BEGIN Data provided

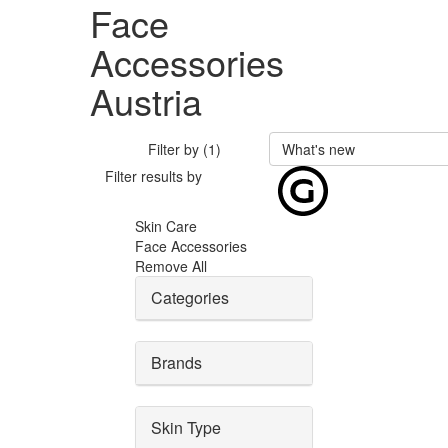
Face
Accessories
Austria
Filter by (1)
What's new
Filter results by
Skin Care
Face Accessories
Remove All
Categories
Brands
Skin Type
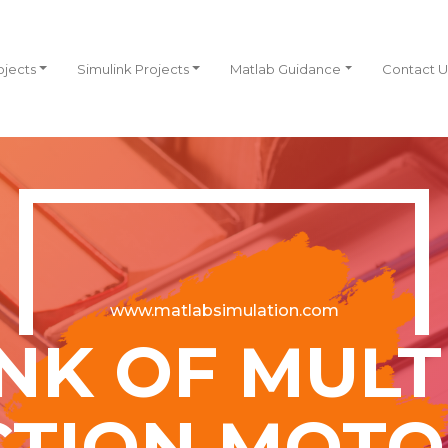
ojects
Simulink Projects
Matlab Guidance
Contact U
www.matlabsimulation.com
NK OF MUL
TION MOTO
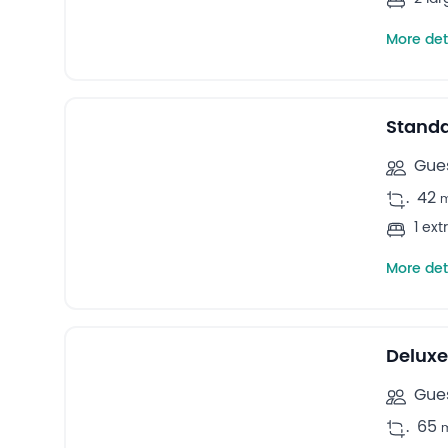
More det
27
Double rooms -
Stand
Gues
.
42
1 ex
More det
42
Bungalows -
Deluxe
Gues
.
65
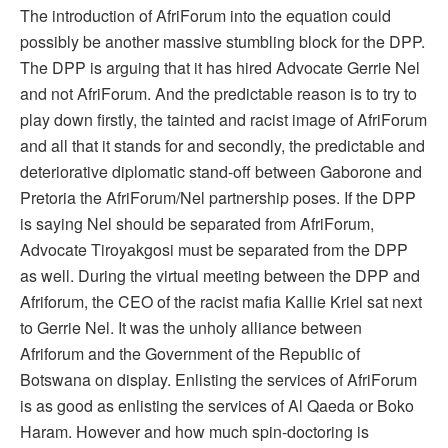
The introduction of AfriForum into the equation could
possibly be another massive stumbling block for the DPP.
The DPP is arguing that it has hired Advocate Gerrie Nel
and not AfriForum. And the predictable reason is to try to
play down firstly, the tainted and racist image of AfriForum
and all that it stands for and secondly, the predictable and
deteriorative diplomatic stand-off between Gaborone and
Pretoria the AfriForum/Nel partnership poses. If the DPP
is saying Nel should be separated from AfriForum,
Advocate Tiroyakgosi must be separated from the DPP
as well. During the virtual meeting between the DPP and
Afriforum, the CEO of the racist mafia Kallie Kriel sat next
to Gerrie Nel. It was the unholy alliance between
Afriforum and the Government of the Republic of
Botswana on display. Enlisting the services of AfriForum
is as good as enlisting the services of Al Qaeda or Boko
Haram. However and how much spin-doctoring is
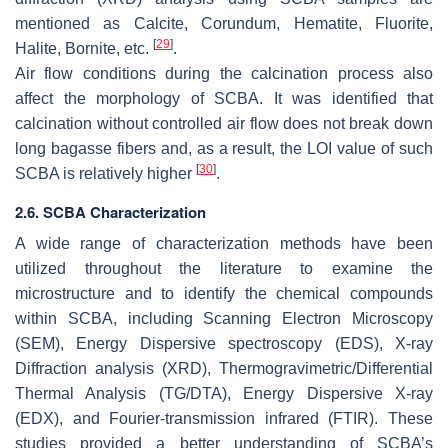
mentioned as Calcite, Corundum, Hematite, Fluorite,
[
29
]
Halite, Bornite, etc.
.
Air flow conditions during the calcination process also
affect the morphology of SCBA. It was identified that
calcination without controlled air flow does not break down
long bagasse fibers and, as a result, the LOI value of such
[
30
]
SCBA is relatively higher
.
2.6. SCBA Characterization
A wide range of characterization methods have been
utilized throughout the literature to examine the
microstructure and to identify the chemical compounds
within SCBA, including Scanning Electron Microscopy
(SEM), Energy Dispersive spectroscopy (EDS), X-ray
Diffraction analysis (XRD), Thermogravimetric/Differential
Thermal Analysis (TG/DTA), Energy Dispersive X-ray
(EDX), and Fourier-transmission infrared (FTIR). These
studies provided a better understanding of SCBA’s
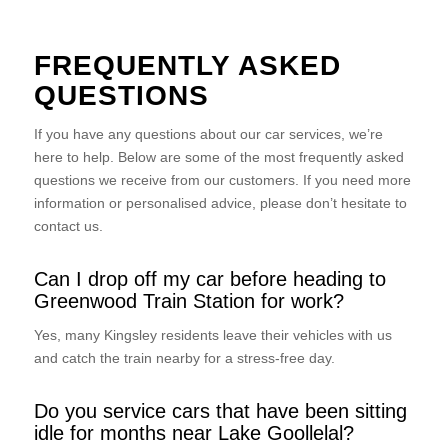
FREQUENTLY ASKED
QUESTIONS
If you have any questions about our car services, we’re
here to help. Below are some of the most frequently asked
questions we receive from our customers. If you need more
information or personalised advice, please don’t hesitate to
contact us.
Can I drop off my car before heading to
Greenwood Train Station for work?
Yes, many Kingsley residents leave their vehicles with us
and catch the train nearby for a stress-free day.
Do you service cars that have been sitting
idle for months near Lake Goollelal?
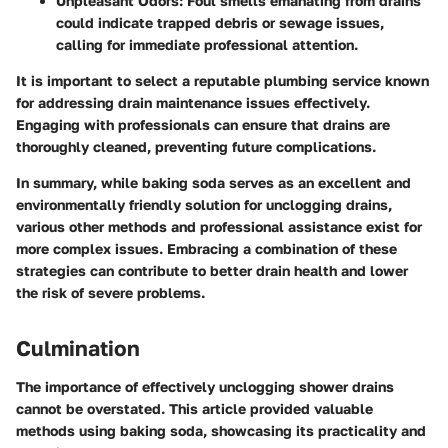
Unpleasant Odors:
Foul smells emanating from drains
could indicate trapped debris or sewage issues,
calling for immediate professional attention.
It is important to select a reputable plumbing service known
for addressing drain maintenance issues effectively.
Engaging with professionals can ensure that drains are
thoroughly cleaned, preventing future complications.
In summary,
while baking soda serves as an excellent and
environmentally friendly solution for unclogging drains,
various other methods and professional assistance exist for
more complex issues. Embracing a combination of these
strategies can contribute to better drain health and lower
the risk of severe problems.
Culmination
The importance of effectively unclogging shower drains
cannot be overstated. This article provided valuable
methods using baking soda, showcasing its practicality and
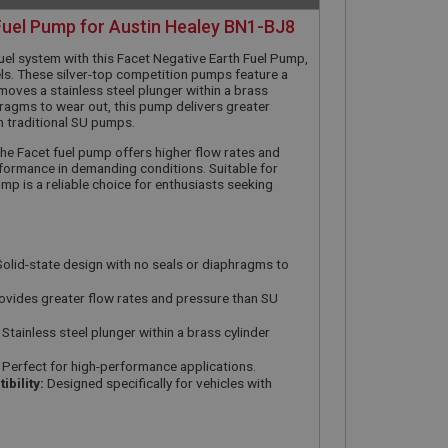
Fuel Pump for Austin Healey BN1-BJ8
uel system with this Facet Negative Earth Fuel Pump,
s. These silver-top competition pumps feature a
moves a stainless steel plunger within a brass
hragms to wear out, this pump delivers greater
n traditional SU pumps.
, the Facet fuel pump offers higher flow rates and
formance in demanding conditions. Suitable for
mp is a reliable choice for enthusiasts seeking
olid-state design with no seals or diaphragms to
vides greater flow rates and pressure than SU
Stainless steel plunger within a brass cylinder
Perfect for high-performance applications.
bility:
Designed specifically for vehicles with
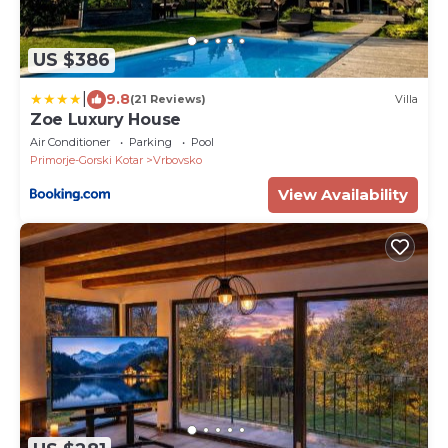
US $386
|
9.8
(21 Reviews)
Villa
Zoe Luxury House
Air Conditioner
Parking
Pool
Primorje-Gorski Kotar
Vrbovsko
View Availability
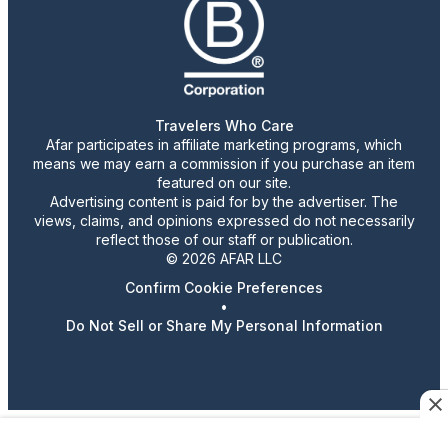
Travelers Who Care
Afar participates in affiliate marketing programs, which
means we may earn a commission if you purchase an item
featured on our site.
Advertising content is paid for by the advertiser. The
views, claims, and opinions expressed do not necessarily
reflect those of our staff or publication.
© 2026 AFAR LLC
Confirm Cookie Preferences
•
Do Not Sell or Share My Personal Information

END Data provided

Instruction: Please copy out, word for word, the lines of the records from the one containing "Travelers Who Care" through the last line of the records.

Answer space:
Travelers Who Care
Afar participates in affiliate marketing programs, which
means we may earn a commission if you purchase an item
featured on our site.
Advertising content is paid for by the advertiser. The
views, claims, and opinions expressed do not necessarily
reflect those of our staff or publication.
© 2026 AFAR LLC
Confirm Cookie Preferences
•
Do Not Sell or Share My Personal Information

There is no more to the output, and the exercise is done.